- **STUDY MATERIAL**
■ ■ ■ ■ ■ ■ ■

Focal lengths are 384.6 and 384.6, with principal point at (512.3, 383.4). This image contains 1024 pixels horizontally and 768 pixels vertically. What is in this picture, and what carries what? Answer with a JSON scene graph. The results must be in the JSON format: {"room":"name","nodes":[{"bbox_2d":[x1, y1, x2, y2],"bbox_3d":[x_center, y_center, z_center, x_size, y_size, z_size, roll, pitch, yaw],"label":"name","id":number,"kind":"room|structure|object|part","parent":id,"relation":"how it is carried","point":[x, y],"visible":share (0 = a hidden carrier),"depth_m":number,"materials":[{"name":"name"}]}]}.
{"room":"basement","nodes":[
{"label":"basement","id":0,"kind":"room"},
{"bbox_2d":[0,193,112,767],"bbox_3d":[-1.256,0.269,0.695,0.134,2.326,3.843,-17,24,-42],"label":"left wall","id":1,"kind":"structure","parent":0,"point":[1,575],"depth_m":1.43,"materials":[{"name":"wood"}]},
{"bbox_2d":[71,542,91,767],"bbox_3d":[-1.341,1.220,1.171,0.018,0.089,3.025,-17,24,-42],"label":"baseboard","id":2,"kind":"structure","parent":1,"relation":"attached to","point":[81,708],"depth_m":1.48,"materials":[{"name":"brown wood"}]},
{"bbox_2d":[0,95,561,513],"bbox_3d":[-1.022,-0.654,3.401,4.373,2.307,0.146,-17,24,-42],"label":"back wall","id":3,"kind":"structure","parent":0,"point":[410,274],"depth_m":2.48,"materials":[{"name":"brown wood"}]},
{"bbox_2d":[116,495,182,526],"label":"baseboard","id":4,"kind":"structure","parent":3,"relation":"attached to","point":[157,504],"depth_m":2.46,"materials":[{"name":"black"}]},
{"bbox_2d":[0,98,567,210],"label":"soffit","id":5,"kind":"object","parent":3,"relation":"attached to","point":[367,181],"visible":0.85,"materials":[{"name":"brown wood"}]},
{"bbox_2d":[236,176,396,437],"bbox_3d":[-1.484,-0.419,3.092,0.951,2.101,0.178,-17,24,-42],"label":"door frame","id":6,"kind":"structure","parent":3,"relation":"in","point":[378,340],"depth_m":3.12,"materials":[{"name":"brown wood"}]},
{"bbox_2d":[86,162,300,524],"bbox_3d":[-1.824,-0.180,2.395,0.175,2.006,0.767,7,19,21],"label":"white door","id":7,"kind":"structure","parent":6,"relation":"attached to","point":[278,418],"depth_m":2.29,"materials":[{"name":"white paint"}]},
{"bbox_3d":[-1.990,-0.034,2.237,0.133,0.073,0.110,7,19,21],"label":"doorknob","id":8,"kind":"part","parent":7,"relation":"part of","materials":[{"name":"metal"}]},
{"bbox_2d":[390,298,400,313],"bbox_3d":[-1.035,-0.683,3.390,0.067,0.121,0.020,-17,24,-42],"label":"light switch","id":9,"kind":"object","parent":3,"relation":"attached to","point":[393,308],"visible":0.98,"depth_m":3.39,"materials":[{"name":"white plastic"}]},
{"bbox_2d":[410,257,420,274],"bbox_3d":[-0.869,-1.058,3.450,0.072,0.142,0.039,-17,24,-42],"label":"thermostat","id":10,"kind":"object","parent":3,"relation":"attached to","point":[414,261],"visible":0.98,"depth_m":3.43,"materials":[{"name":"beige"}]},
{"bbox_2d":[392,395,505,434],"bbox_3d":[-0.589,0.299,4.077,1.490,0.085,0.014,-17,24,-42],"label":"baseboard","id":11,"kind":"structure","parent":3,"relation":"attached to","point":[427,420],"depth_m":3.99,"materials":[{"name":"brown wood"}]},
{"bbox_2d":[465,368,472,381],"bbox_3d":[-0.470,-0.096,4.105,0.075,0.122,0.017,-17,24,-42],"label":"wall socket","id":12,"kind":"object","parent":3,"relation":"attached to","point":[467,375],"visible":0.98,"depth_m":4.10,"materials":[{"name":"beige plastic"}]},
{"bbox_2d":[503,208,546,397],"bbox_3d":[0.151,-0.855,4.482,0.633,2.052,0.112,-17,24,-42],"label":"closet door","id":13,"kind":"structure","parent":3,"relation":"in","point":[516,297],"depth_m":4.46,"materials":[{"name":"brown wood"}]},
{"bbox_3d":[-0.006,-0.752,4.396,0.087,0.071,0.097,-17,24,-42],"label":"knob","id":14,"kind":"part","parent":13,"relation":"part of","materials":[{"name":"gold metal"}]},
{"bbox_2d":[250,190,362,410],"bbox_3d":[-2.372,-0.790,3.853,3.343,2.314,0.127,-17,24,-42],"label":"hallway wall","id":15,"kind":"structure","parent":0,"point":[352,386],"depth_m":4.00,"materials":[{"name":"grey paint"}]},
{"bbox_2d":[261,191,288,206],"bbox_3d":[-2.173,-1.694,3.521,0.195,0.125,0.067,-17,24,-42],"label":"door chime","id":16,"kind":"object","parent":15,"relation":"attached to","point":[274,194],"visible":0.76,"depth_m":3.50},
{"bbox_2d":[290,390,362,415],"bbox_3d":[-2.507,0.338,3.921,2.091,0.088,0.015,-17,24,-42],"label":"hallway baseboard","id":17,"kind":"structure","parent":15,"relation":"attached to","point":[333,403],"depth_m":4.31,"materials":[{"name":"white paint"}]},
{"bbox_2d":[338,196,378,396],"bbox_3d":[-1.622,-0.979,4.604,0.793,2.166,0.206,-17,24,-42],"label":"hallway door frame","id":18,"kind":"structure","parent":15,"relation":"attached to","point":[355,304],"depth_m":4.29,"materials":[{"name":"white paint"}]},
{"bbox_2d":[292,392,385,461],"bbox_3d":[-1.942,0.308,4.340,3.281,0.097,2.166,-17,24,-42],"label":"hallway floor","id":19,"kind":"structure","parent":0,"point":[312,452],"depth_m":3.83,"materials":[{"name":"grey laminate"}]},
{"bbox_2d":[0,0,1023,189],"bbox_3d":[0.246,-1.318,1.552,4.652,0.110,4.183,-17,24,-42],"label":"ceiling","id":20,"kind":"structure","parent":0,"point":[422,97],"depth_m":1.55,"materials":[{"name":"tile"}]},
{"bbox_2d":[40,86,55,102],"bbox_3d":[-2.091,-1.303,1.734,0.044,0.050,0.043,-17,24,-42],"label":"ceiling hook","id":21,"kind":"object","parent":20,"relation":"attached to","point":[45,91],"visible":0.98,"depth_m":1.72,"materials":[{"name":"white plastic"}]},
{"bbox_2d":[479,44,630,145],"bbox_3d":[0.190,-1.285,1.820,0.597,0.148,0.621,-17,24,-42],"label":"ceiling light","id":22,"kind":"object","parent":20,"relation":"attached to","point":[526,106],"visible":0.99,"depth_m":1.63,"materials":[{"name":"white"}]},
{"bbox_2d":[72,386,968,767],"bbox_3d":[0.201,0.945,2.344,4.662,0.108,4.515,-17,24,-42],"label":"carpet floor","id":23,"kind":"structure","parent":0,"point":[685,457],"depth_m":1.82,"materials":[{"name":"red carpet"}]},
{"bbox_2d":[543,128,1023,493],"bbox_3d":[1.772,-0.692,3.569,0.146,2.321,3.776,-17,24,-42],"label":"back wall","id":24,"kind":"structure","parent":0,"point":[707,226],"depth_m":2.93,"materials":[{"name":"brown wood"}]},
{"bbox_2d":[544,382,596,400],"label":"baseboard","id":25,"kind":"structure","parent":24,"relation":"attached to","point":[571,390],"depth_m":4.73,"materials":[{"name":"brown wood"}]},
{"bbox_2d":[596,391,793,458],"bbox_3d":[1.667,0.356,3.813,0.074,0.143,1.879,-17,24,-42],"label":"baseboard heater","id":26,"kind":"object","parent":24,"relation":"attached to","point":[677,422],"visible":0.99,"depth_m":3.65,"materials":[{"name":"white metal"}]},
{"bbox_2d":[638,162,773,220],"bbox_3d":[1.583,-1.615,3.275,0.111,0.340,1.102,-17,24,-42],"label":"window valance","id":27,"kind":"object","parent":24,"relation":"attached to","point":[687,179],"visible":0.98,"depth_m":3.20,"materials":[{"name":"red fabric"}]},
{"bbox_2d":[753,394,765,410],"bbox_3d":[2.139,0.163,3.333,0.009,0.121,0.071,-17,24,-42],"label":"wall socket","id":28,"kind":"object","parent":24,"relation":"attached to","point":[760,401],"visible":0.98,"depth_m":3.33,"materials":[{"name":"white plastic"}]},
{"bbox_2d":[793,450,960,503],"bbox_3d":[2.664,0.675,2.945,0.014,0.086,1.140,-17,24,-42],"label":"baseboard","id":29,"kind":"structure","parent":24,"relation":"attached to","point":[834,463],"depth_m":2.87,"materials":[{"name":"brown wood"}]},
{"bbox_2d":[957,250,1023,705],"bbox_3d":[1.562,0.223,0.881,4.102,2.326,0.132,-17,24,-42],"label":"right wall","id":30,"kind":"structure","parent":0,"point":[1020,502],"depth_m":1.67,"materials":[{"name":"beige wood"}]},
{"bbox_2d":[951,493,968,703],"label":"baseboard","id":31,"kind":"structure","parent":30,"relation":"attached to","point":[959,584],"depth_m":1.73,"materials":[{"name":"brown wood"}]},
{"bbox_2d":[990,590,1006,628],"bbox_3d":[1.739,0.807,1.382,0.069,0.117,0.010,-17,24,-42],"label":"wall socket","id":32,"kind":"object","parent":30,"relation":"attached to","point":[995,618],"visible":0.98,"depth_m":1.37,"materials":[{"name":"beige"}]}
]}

■ ■ ■ ■ ■ ■ ■

- **WORK REQUIRED**
Look over the records above and filter for each line with the word "back".

- **RESULT OF THE EXERCISE**
{"bbox_2d":[0,95,561,513],"bbox_3d":[-1.022,-0.654,3.401,4.373,2.307,0.146,-17,24,-42],"label":"back wall","id":3,"kind":"structure","parent":0,"point":[410,274],"depth_m":2.48,"materials":[{"name":"brown wood"}]},
{"bbox_2d":[543,128,1023,493],"bbox_3d":[1.772,-0.692,3.569,0.146,2.321,3.776,-17,24,-42],"label":"back wall","id":24,"kind":"structure","parent":0,"point":[707,226],"depth_m":2.93,"materials":[{"name":"brown wood"}]},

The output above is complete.